## The problem
Search the entries for the word "storm" and report each line that has it.

## Provided entries
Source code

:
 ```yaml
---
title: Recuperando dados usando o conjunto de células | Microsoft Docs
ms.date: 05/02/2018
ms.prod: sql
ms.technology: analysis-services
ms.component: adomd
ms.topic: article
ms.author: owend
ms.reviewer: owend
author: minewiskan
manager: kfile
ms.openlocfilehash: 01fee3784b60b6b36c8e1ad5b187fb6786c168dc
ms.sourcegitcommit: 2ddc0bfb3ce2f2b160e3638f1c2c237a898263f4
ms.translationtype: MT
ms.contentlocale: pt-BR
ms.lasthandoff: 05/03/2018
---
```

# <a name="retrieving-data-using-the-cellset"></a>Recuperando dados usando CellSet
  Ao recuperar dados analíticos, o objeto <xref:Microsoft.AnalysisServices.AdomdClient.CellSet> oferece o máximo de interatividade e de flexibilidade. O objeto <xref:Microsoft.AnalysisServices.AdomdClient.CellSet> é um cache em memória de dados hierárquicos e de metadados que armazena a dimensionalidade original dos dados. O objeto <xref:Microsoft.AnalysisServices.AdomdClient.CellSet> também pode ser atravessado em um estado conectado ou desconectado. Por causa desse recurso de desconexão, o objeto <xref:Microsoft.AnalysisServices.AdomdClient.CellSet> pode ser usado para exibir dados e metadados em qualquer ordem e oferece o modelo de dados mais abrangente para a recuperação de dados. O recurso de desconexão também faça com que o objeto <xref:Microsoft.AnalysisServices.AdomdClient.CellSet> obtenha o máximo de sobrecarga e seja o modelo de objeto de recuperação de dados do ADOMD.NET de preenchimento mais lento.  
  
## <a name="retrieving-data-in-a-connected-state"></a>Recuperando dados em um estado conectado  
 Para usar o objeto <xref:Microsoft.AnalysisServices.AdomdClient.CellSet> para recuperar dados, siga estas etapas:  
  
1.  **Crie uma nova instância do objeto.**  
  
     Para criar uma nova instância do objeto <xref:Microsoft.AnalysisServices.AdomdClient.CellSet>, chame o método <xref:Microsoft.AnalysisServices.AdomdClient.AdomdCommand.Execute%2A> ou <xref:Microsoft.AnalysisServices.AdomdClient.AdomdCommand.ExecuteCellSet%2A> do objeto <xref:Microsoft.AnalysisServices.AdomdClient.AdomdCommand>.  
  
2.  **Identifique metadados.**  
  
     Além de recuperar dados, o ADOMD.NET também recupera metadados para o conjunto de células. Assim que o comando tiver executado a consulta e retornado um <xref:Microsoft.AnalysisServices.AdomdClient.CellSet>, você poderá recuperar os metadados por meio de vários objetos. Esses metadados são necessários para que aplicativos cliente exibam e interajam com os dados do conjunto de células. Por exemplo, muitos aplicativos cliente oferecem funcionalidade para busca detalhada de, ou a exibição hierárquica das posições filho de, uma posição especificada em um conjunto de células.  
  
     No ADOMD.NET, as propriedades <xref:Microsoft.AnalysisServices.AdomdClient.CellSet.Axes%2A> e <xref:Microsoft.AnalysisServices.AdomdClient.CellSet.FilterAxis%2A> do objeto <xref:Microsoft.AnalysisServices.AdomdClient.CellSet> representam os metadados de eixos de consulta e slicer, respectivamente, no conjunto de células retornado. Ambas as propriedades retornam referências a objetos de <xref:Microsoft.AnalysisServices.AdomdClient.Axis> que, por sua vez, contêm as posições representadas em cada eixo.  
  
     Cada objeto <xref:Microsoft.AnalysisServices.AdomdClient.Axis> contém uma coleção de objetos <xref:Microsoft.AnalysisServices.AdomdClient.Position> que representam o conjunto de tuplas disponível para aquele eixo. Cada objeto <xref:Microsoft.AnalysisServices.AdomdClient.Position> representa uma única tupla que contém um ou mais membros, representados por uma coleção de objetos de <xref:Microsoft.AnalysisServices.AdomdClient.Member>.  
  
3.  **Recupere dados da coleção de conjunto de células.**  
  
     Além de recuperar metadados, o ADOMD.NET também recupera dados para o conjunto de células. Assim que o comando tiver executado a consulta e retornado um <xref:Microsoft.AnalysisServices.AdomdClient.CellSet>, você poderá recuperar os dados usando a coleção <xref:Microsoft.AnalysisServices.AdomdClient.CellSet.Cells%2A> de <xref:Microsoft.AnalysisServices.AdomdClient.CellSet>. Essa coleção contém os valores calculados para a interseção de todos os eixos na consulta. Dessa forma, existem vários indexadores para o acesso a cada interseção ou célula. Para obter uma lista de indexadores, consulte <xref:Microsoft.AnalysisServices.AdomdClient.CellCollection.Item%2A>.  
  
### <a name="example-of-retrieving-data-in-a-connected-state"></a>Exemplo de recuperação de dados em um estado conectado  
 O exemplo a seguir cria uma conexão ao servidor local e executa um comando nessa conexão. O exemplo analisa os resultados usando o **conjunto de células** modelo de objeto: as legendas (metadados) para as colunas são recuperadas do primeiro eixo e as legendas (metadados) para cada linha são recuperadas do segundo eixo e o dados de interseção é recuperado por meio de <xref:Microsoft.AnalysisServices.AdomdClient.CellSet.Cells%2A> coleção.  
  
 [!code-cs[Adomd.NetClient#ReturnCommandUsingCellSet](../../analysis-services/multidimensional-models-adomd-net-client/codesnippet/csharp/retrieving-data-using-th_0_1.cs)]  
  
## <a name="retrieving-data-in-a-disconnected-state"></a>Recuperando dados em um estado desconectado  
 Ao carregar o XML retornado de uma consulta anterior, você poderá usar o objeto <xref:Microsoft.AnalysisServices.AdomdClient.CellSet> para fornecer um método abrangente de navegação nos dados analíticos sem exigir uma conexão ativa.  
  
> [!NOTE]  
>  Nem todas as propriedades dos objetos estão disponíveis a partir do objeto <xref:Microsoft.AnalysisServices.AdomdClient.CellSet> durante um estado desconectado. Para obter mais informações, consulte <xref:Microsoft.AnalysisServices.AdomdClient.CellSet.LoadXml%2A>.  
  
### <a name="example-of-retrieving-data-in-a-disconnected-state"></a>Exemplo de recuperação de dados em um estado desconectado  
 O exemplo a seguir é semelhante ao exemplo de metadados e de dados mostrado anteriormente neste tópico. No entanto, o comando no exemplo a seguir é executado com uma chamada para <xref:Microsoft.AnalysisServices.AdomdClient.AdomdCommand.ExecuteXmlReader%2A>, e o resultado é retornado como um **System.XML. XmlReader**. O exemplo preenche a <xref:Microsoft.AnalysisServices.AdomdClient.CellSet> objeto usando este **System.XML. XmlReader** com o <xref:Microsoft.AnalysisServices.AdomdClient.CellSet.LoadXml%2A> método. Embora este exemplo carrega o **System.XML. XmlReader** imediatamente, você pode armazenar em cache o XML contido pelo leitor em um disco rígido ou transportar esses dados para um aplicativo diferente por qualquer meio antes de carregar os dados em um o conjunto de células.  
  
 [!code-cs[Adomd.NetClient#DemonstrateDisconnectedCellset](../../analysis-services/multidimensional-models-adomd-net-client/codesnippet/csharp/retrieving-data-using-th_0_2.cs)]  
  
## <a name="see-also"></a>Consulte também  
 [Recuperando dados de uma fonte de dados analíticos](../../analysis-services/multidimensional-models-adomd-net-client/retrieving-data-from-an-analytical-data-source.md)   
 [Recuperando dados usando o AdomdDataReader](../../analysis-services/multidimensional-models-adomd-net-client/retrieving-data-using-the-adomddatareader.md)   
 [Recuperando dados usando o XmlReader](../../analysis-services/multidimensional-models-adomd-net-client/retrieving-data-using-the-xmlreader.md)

...

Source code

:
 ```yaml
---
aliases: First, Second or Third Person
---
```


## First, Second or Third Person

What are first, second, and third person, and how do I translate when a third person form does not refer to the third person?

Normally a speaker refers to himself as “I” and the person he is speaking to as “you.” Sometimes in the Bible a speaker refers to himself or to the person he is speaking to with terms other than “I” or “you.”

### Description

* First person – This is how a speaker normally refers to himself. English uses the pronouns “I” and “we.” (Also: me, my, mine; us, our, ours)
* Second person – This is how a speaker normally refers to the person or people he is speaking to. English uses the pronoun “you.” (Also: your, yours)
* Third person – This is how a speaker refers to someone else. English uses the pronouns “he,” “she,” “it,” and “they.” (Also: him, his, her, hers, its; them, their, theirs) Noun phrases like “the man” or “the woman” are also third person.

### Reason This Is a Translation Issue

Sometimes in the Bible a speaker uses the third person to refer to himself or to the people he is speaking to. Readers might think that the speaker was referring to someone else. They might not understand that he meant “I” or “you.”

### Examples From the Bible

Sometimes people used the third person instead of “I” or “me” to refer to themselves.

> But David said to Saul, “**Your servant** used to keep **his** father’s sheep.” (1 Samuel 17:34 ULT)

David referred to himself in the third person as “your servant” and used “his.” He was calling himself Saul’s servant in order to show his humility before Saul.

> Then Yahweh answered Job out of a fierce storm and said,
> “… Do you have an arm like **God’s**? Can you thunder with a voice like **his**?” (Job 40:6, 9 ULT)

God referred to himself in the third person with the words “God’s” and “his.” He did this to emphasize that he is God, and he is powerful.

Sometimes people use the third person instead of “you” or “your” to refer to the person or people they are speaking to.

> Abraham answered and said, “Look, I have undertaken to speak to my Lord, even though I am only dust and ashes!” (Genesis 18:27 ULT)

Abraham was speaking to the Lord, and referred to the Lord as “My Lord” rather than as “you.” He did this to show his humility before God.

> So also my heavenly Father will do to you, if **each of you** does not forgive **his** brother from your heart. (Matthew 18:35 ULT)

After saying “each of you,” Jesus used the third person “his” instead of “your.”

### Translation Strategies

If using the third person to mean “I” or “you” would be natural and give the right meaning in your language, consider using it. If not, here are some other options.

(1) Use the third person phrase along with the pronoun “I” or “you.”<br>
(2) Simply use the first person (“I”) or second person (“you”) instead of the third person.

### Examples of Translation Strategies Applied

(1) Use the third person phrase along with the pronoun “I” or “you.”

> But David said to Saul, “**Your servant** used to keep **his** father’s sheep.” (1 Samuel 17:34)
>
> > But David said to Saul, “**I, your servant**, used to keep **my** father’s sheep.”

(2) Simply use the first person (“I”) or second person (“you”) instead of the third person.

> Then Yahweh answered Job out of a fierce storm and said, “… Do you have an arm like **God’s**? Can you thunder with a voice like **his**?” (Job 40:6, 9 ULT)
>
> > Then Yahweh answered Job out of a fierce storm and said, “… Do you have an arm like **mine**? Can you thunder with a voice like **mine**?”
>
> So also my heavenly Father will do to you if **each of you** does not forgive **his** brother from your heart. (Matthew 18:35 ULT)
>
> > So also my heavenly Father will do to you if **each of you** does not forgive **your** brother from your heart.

## Expected output
> Then Yahweh answered Job out of a fierce storm and said,
> Then Yahweh answered Job out of a fierce storm and said, “… Do you have an arm like **God’s**? Can you thunder with a voice like **his**?” (Job 40:6, 9 ULT)
> > Then Yahweh answered Job out of a fierce storm and said, “… Do you have an arm like **mine**? Can you thunder with a voice like **mine**?”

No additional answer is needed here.